At one point, she shook her head in disbelief.
“So you really got rich,” she teased.
“Yeah,” he said quietly. “I did.”
She smiled. “I’m proud of you.”
He hesitated.
“You remember something I said?”
She tilted her head.
“When we were kids.”
Her eyes softened.
“You said a lot of things.”
He took a deep breath.
“I said I’d marry you when I was rich.”
Lila laughed, covering her face.
“Oh Lord, Isaiah—”
“I wasn’t joking,” he said gently.
She stopped laughing.
“I meant it then. And I mean it now.”
Silence filled the room.
“You don’t even know me anymore,” she said softly.

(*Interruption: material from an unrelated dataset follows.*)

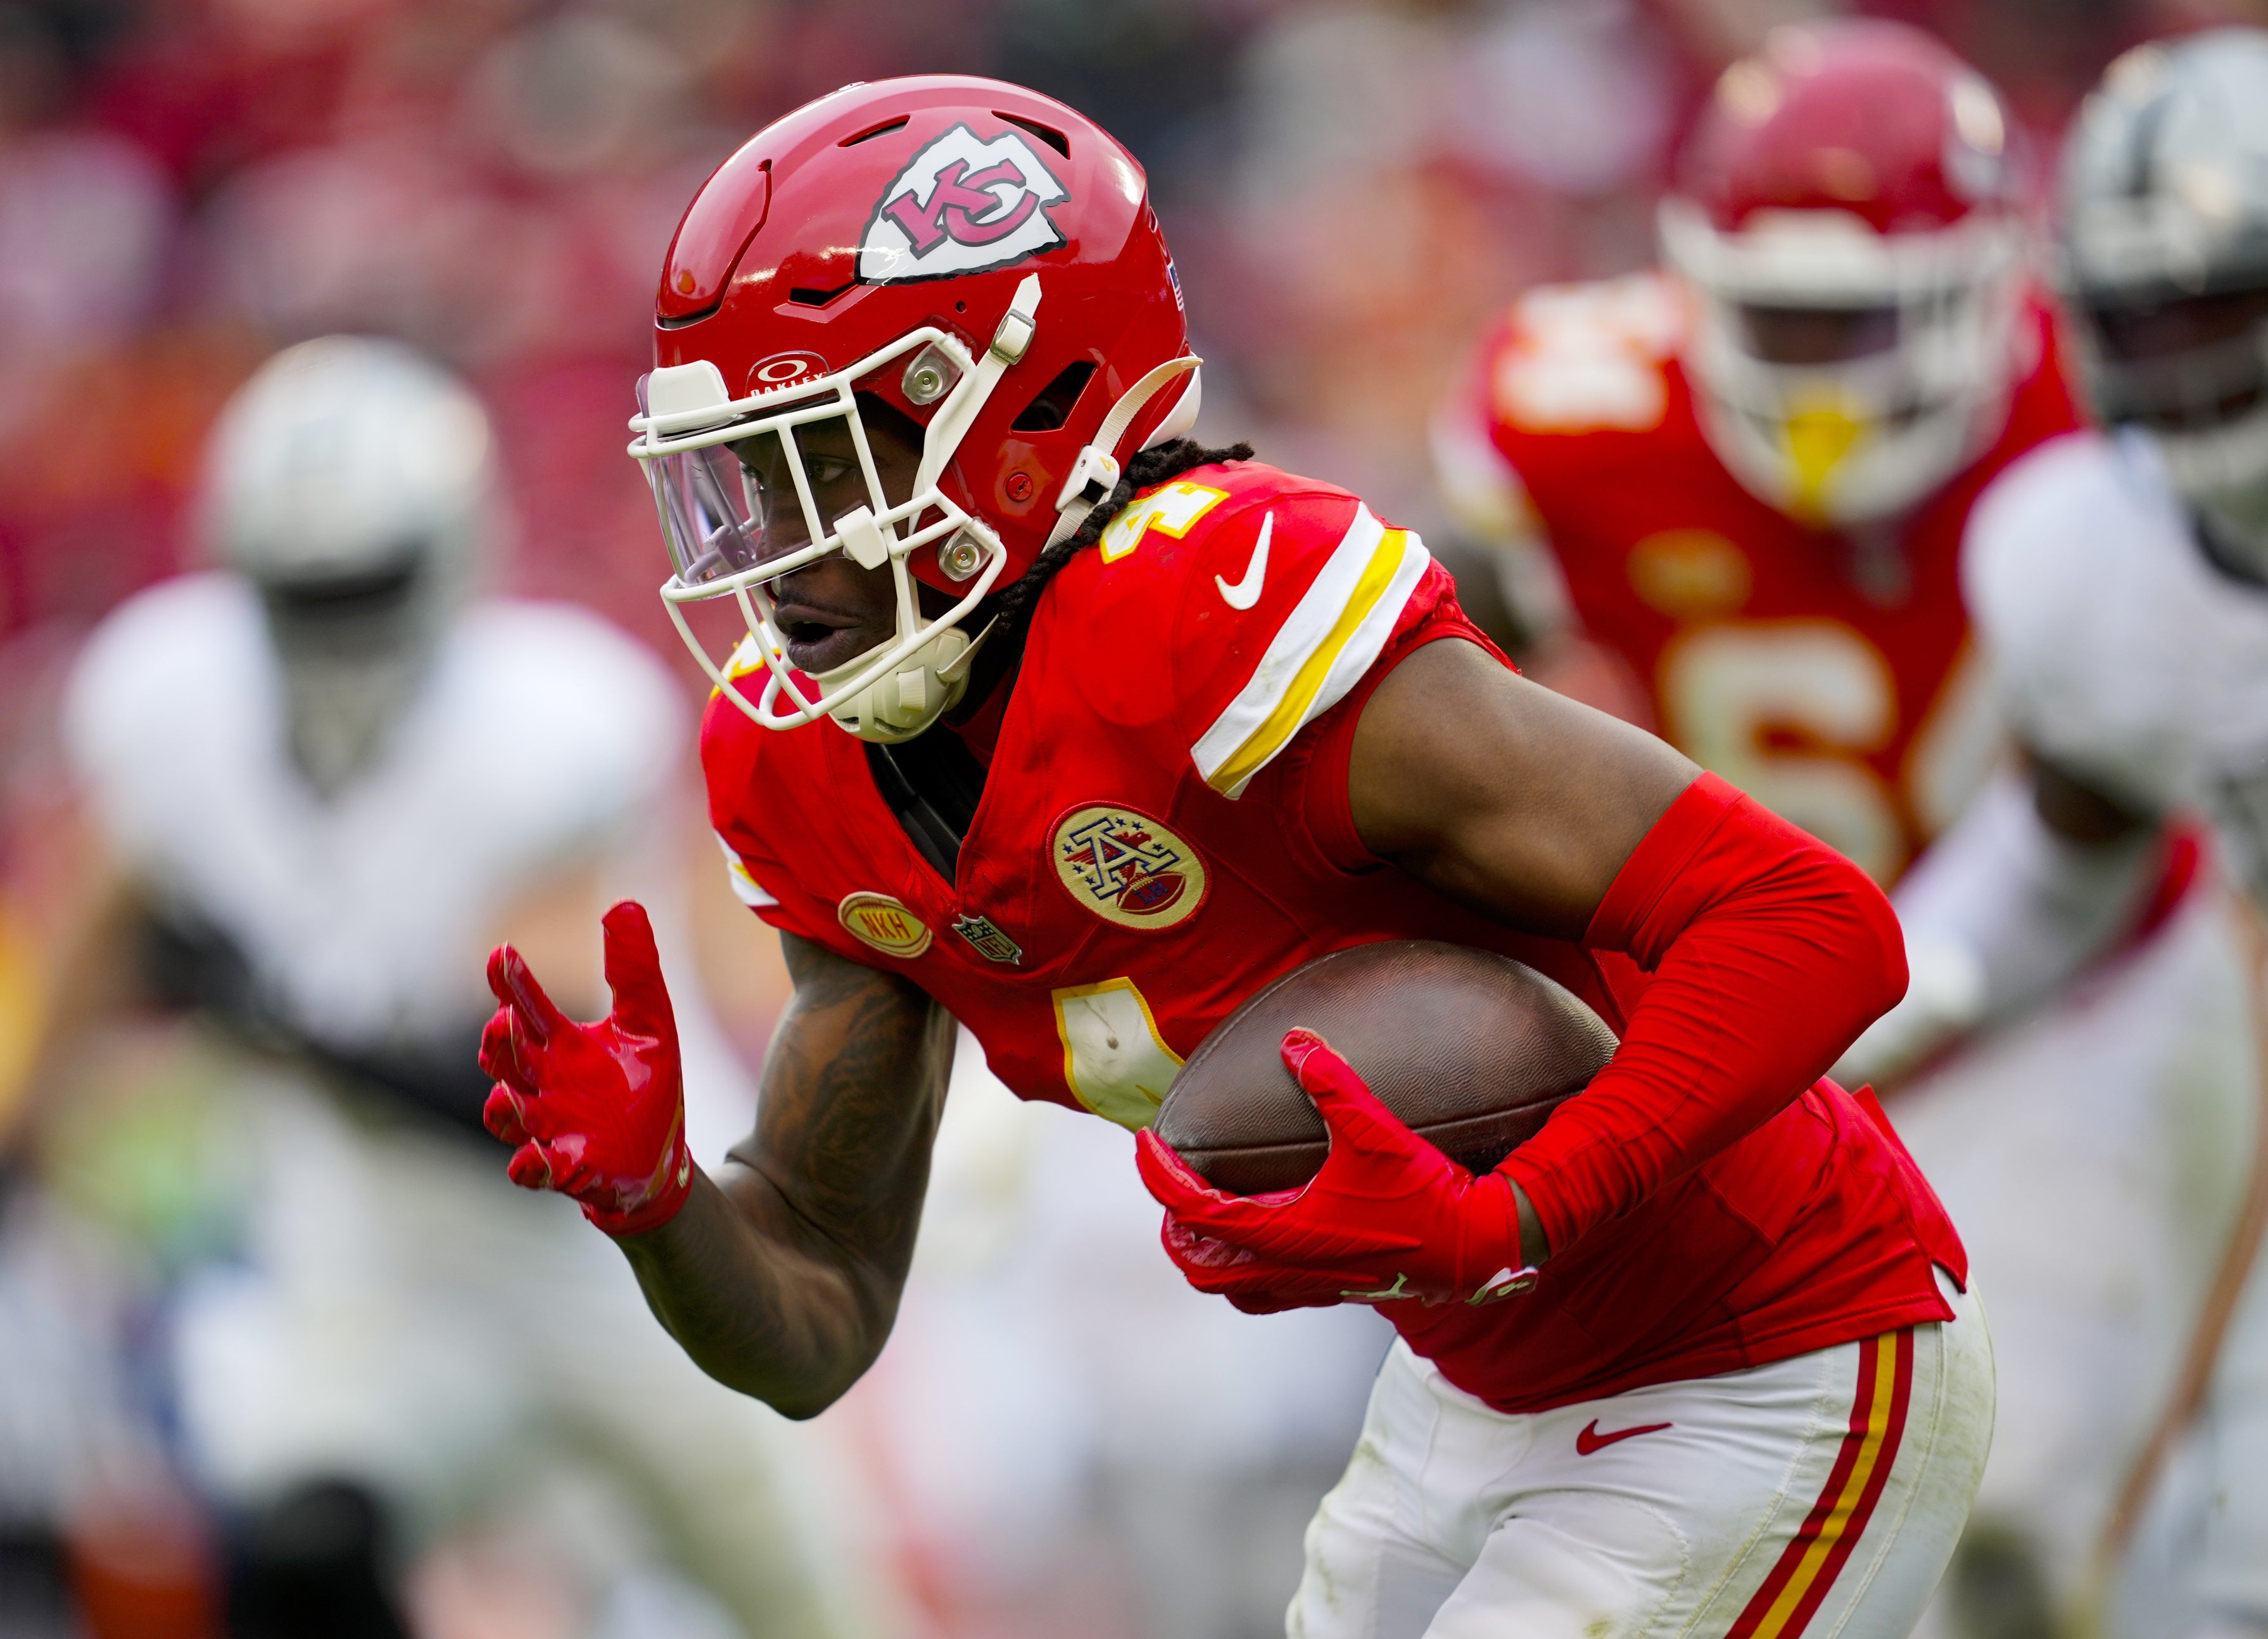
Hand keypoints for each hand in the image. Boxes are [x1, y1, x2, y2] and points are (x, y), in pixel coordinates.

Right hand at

“I know you fed a boy who had nothing,” he replied. “I know you never asked for anything back. I know you still work here when you could’ve left.”
Her eyes glistened.
“Isaiah…”
“I didn’t come back just to reminisce,” he said. “I came back because you’re the reason I believed I could become something.”
He reached into his jacket pocket and pulled out a small velvet box.
Her breath caught.
“I don’t want to rescue you,” he said quickly. “You don’t need rescuing. You’ve been saving people your whole life. I just… I want to build something with you.”
Tears slid down her cheeks.
“You built an empire,” she whispered.